The reason is that perturbation theory at higher order becomes rather complicated just from an organizational point of view. Quickly, perturbative expressions fill hundreds and thousands of pages with expressions, which have to be evaluated. The final end result will only fill a very few pages, if more than one at all. Over the time, we have developed very powerful methods to deal with this complexity. If you ever heard of Feynman diagrams, given that these have made their way even into some obscure corners of pop culture, then this is one of these tools. Its a very powerful graphical technique to organize perturbation theory in a very efficient way. And this is quite important. There are furthermore other ingenious methods to reduce the amount of calculations necessary. Nonetheless, in the end the expressions remain rather long, and it requires computers to evaluate them. This is in general straightforward to tell the computer what to do. But it is very challenging to do it in a way that the computer is not occupied for the next couple of years, but only a few days or less.

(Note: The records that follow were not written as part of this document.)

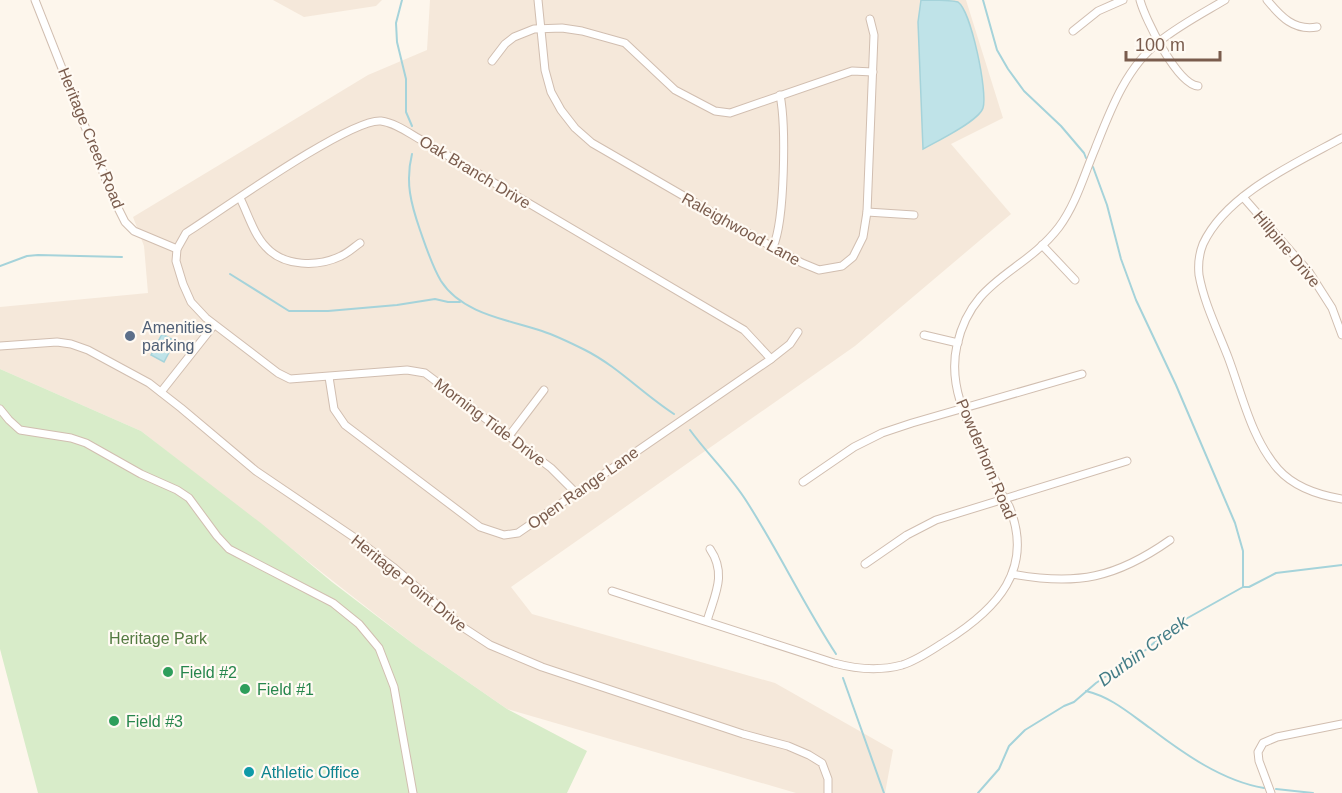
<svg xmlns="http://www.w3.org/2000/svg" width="1342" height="793" font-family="Helvetica,sans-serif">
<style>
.residential{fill:#f5e8da}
.green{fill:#d8ecc9}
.water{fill:#bfe3e8;stroke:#a5d3da;stroke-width:1.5}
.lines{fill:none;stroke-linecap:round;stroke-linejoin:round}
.stream{stroke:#a5d3da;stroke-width:2}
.minor-casing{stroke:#d1beb0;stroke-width:9}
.minor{stroke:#fff;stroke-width:7}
.service-dot{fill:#5c6f8a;stroke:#fffaf3;stroke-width:2}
.leisure-dot{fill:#2e9e5b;stroke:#fffaf3;stroke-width:2}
.culture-dot{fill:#0f9aa8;stroke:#fffaf3;stroke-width:2}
.labels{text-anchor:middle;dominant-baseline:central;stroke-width:4.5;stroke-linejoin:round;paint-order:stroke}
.street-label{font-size:16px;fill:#7a5c4d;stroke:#fffaf3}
.service-label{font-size:16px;fill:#4e5e75;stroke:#fffaf3;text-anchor:start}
.park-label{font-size:16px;fill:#537a41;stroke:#fffaf3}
.leisure-label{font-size:16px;fill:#27864d;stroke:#fffaf3;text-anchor:start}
.culture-label{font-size:16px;fill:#0d838f;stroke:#fffaf3;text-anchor:start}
.water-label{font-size:18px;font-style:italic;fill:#437c86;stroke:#fffaf3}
</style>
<rect width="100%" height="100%" fill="#fdf6ec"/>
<g class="residential">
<path d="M 273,0 L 382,0 L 376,6 L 304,17 Z"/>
<path d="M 430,0 L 966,0 L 1003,118 L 951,144 L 1011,214 L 855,346 L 511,587 L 532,614 L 775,683 L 893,750 L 885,793 L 796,793 L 507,709 L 416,646 L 141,431 L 0,369 L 0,307 L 148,293 L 144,246 L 133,217 L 368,75 L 427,50 Z"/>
</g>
<path class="green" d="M 0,369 L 141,431 L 262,524 L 332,582 L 416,646 L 507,709 L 587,751 L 567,793 L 38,793 L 0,649 Z"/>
<g class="water">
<path d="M 921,0 C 931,0 950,0 958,2 C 971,11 988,92 983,108 C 979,121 936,142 923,149 L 918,22 Z"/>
<path d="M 162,334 L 175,341 L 164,362 L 151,355 Z"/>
</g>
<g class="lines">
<g class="stream">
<path d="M 402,0 L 396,23 L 397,42 L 406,79 L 406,112 L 412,126"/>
<path d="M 983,0 L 997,50 L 1008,69 L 1024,91 L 1061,126 L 1084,153 L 1086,158"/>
<path d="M 412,154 C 405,182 411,204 420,230 C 426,247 432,266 441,281 C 462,314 509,320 542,331 C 557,336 571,343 585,350 C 617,366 643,394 674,414"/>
<path d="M 1093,167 L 1107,205 L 1121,259 L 1136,300 L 1176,385 L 1235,523 L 1243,551 L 1243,587"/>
<path d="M 0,266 L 27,256 L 38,255 L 122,257"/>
<path d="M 230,274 L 289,311 L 328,311 L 397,305 L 435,299 L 448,302 L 460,302"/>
<path d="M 690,430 C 708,455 731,476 747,502 C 779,552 804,605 836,654"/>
<path d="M 843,678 L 884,793"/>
<path d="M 1086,691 C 1111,697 1129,713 1150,728 C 1183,753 1222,781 1264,788"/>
<path d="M 1276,789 L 1313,793"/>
<path d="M 978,793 L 999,769 L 1009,746 L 1025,730 L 1064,706 L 1074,702 L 1096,683 L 1147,649 L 1166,632 L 1184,620 L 1243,587 L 1249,587 L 1276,573 L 1342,565"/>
</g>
<defs>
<g id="minor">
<path d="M 35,0 L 114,200 L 125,222 L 134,231 L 177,249"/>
<path d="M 538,0 L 545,70 L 551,92 L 561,110 L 575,128 L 592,143 L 758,239 L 802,263 L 819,270 L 842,266 L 853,257 L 863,237 L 867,212 L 874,35 L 870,19"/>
<path d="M 1140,0 C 1145,19 1177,84 1198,86"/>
<path d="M 1267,0 C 1281,17 1294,31 1317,27"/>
<path d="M 1073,31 L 1098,11 L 1123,0"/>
<path d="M 492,61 L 505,44 L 514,37 L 534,29 L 562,28 L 582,31 L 625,43 L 675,90 L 715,111 L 730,113 L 852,71 L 873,72"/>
<path d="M 1342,138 C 1296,163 1226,194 1203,244 C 1199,254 1198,265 1199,275 C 1204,303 1218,331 1228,357 C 1242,394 1251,438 1278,469 C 1294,487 1318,495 1342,499"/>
<path d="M 1243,197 L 1309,272 L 1332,308 L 1342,335"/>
<path d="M 240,198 C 248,214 254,235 266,247 C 284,267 318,267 341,256 C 348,253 354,247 360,243"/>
<path d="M 867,212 L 914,215"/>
<path d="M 1042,245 L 1075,280"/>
<path d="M 773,247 C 785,220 786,125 780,95"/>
<path d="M 924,335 L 958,343"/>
<path d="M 0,346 L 57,342 L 71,344 L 88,350 L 149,383 L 181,408 L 256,471 L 355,538 L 393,567 L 464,628 L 490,645 L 542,667 L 743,734 L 788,746 L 809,755 L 822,763 L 828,779 L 828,793"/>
<path d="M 329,377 L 334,409 L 345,425 L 480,527 L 504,535 L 518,533 L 771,359 L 790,344 L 798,332"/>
<path d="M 161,392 L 214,325"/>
<path d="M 0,409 L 9,420 L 20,430 L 71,438 L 86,443 L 141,474 L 177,490 L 189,498 L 217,536 L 229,549 L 333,603 L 359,624 L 379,648 L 394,687 L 413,793"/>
<path d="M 509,436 L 544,390"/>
<path d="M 803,482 L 854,447 L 882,433 L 912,423 L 1082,374"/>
<path d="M 575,492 L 551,468 L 425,373 L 407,370 L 290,379 L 278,373 L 206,318 L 191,302 L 183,284 L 176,261 L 177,249 L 186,233 C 219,212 350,118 381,121 C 396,123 410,134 423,141 L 744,330 L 771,359"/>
<path d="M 865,564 L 907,535 L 936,520 L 1127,461"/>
<path d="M 1012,574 C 1077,586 1116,578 1170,540"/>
<path d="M 612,591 L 834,663 C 856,669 880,671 902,665 C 918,660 933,649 946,641 C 997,609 1035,569 1009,506 C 1000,493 995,479 989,465 C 970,427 947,389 957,345 C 972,278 1023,274 1059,227 C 1076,204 1084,175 1095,149 C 1110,111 1126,67 1160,41 C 1180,25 1203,13 1225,0"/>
<path d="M 707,621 C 715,594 727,574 710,549"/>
<path d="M 1271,793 L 1259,761 L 1258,752 L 1263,743 L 1277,737 L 1342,724"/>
</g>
</defs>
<use href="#minor" class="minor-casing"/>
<use href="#minor" class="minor"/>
</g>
<circle class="service-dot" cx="130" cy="336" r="6"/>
<g class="leisure-dot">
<circle cx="168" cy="672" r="6"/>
<circle cx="245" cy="689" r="6"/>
<circle cx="114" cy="721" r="6"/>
</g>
<circle class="culture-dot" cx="249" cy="772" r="6"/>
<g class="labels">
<g class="street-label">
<text transform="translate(91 138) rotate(68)">Heritage Creek Road</text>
<text transform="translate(475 172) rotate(31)">Oak Branch Drive</text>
<text transform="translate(741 229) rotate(29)">Raleighwood Lane</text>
<text transform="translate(1287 249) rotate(50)">Hillpine Drive</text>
<text transform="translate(490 422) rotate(37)">Morning Tide Drive</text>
<text transform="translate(986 459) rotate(67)">Powderhorn Road</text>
<text transform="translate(583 488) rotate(-35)">Open Range Lane</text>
<text transform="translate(409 583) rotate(39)">Heritage Point Drive</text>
</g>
<g class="service-label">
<text x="142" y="327">Amenities<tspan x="142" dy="18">parking</tspan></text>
</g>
<g class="park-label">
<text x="158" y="638">Heritage Park</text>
</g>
<g class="leisure-label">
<text x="180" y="672">Field #2</text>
<text x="257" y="689">Field #1</text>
<text x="126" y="721">Field #3</text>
</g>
<g class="culture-label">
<text x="261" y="772">Athletic Office</text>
</g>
<g class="water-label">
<text transform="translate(1143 651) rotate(-36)">Durbin Creek</text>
</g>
</g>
<path d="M1126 51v9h94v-9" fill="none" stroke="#7a5c4d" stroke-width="3"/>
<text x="1135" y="51" font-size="18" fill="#7a5c4d" stroke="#fffaf3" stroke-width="4.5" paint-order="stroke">100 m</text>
</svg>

With these methods, we have went to order ten in QED, and for some quantities to order four in the standard model. This seems little, but because of the complexity required many people and decades of time. Still, some times experiments are so precise that the accuracy achieved by these calculations is not sufficient. But of course, there are also many cases where it is the other way around. In a way, it is a kind of arms race between theoreticians and experimentalists.

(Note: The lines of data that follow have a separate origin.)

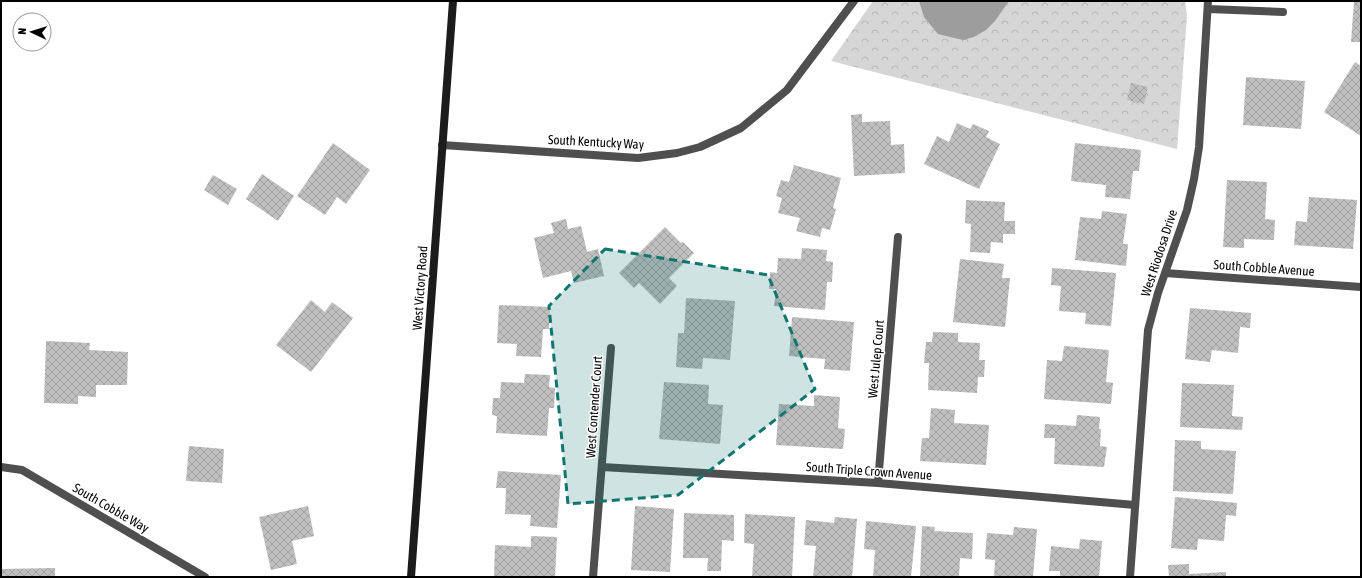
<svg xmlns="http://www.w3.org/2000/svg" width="1362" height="578" font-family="'Asap Condensed',sans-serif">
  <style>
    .park { fill: url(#park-crowns) }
    .water { fill: #9d9d9d }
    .building { fill: url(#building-cross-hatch) }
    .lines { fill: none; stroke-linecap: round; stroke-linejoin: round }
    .minor { stroke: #4f4f4f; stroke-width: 8 }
    .tertiary { stroke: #4f4f4f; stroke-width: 8 }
    .secondary { stroke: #1c1c1c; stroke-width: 8 }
    .marked { fill: #0f766e; fill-opacity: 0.2; stroke: #0f766e; stroke-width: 3; stroke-dasharray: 8 5; stroke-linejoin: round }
    .labels { text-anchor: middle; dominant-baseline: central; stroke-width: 3; stroke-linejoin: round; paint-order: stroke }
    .street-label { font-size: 13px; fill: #000; stroke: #fff }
  </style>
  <defs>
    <pattern id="park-crowns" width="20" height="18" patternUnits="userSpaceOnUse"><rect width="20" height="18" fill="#d6d6d6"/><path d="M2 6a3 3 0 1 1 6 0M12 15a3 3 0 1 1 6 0" fill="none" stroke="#b6b6b6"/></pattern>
    <pattern id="building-cross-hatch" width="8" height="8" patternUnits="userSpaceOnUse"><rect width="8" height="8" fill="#bfbfbf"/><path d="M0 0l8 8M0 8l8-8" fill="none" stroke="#a2a2a2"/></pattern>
  </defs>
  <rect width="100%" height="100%" fill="#fff"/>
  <path class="park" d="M873 1H1185L1187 16 1177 149 831 61Z"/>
  <path class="water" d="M919 1H1009L995 21 986 30 974 37 963 40 938 34 924 17Z"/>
  <path class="building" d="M1354 1H1361V42H1351Z
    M1355 62 1361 66V136L1324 112Z
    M1246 77 1305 81 1301 129 1243 125Z
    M1131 83 1148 87 1144 104 1127 100Z
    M862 114V122L890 121 891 145 904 144 905 173 854 176 851 115Z
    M957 123 970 129 973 124 989 131 986 137 1000 144 979 189 924 164 937 136 949 142Z
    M333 143 370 170 346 204 337 197 325 215 297 196Z
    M1075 143 1141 150 1139 171H1133L1130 199 1105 197 1106 185 1071 181Z
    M794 165 841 178 833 208 836 209 830 230 822 228 820 237 796 231 800 218 778 213 782 198 776 196 781 180 789 182Z
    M262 174 294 196 278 221 246 199Z
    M213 175 237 189 228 205 204 190Z
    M1227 180 1267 182 1265 219 1275 220 1274 240 1244 239V248L1223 247Z
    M1309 197 1357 200 1353 249 1294 245 1296 221 1307 222Z
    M966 200 1005 202 1004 221H1015V234H1003V243L991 242 990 253 970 252 971 224 965 223Z
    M1102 211 1127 214 1123 244H1128L1126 266 1075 260 1080 217 1101 219Z
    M566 219 568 229 581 226 587 252 598 249 604 276 574 283 571 271 543 278 534 238 554 233 551 223Z
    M665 227 681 243 683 242 694 253 669 278 677 286 660 304 639 283 634 288 619 273Z
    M802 248 827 250 826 261 833 262 832 282H827L825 310 774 306 776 289H769L770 272 777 273 778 258 801 259Z
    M960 259 1004 264 1002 278H1010L1005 327 953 322Z
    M1052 268 1116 273 1111 326 1085 324 1086 313 1059 311 1061 286 1051 285Z
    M686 298 735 301 730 360 703 358 702 369 676 367 678 333H684Z
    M311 300 325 312 332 302 353 318 311 372 276 345Z
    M499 305 550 307 549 329H543L541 357 516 356 517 344 497 343Z
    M1190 308 1251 313 1250 328 1240 327 1238 353 1212 350 1210 362 1185 359Z
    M792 317 854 322 850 371 824 369 825 359 789 356Z
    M933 332 958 333V342L980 343 979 360H985L984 377H978L977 393 928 390 929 363H924L926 342H932Z
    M46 341 90 343 89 350 128 352 127 385H96V397L78 396V404L44 403Z
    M1064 346 1109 350 1106 382 1113 383 1111 404 1044 399 1047 360 1062 361Z
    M525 374 550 375 549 387 555 388 554 408H549L547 436 496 433 497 416 492 415 493 398H500L501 382 524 383Z
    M664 382 709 385 708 404 723 405 720 444 659 439Z
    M1182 383 1234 385 1232 416 1243 417 1242 430 1180 427Z
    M814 395 840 397 838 428 845 429 843 449 776 445 779 404 814 406Z
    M931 408 955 410 954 423 989 425 986 465 920 461 922 438H929Z
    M1077 415 1100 417 1099 429H1101L1100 446 1107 447 1104 467 1054 464 1055 438H1044L1045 424 1076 426Z
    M1175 440 1201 441V449L1236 451 1233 494 1173 491Z
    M189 446 224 449 222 483 186 481Z
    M498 471 561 475 557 528 530 526 531 515 505 514 506 488H496Z
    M1175 497 1237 503 1236 516 1226 515 1224 541 1198 539 1197 550 1171 548Z
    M308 506 314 536 292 541 297 564 271 570 259 517Z
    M635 506 674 509 670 572 631 570Z
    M684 513 734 515V541L722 540 721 571H707L708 558H683Z
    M745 514 795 517 792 577H752L754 544 744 543Z
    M835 517 857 519 852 577H813L816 546 804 545 806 520 834 523Z
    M866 521 916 526 911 577H873L875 550 864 549Z
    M922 526 935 527 934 531 973 533 972 559 960 558 959 577H920Z
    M1014 527 1037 529 1033 577H994L995 560 985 559 987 533 1013 535Z
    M531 536 557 537 555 577H494L495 545 531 547Z
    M1080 539 1102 541 1099 577H1060V571H1049L1051 546 1079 549Z
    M1189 564V574L1226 572V577H1169L1168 565Z
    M55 568V577H1V569Z"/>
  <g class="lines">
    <path class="minor" d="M1208 9 1283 12
      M1165 273 1361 287
      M1 467 22 470 205 577
      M602 467 878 483 1135 505
      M878 483 898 237
      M593 577 611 348
      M1130 577 1148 330 1158 293 1187 210 1194 179 1199 147 1208 1"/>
    <path class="tertiary" d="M442 145 638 158 677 153 700 147 741 128 787 90 854 1"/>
    <path class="secondary" d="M411 577 453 1"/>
  </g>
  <path class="marked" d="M605 249 768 275 815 389 678 495 568 504 549 306Z"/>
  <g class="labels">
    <g class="street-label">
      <text transform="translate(596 142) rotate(3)">South Kentucky Way</text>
      <text transform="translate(1159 253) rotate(-72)">West Riodosa Drive</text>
      <text transform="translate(1264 268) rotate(4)">South Cobble Avenue</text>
      <text transform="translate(420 288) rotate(-86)">West Victory Road</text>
      <text transform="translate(876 359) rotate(-85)">West Julep Court</text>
      <text transform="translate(594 407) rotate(-86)">West Contender Court</text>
      <text transform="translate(869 471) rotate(4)">South Triple Crown Avenue</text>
      <text transform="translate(111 508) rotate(30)">South Cobble Way</text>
    </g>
  </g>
  <rect width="1362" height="578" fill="none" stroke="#000000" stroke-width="4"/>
  <g transform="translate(32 32) rotate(274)"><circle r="19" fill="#ffffff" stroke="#999999"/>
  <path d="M0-3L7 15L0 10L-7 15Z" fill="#000000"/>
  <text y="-6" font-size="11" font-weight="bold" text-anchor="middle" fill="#000000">N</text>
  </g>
</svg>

In the end, however, perturbation theory will not give you the full answer. You can mathematically prove that certain phenomena cannot be calculated using perturbation theory. You may be lucky, and using a different starting point, this can be circumvented for a certain quantity, but then other quantities will not be possible to access. Furthermore, we know that perturbation theory cannot be pursued to arbitrary order, but will collapse at a certain point, for mathematical reasons. Though also here progress has been made, we know that perturbation theory cannot provide the full answer to any question. Already as simple a quantity as the mass of the proton cannot be calculated in perturbation theory. Nonetheless, much of what we measure in experiments, say at LHC, can be very well and very accurately calculated with perturbation theory. Thus, perturbation theory remains to be one of the main tools in particle physics, and for very good reasons so.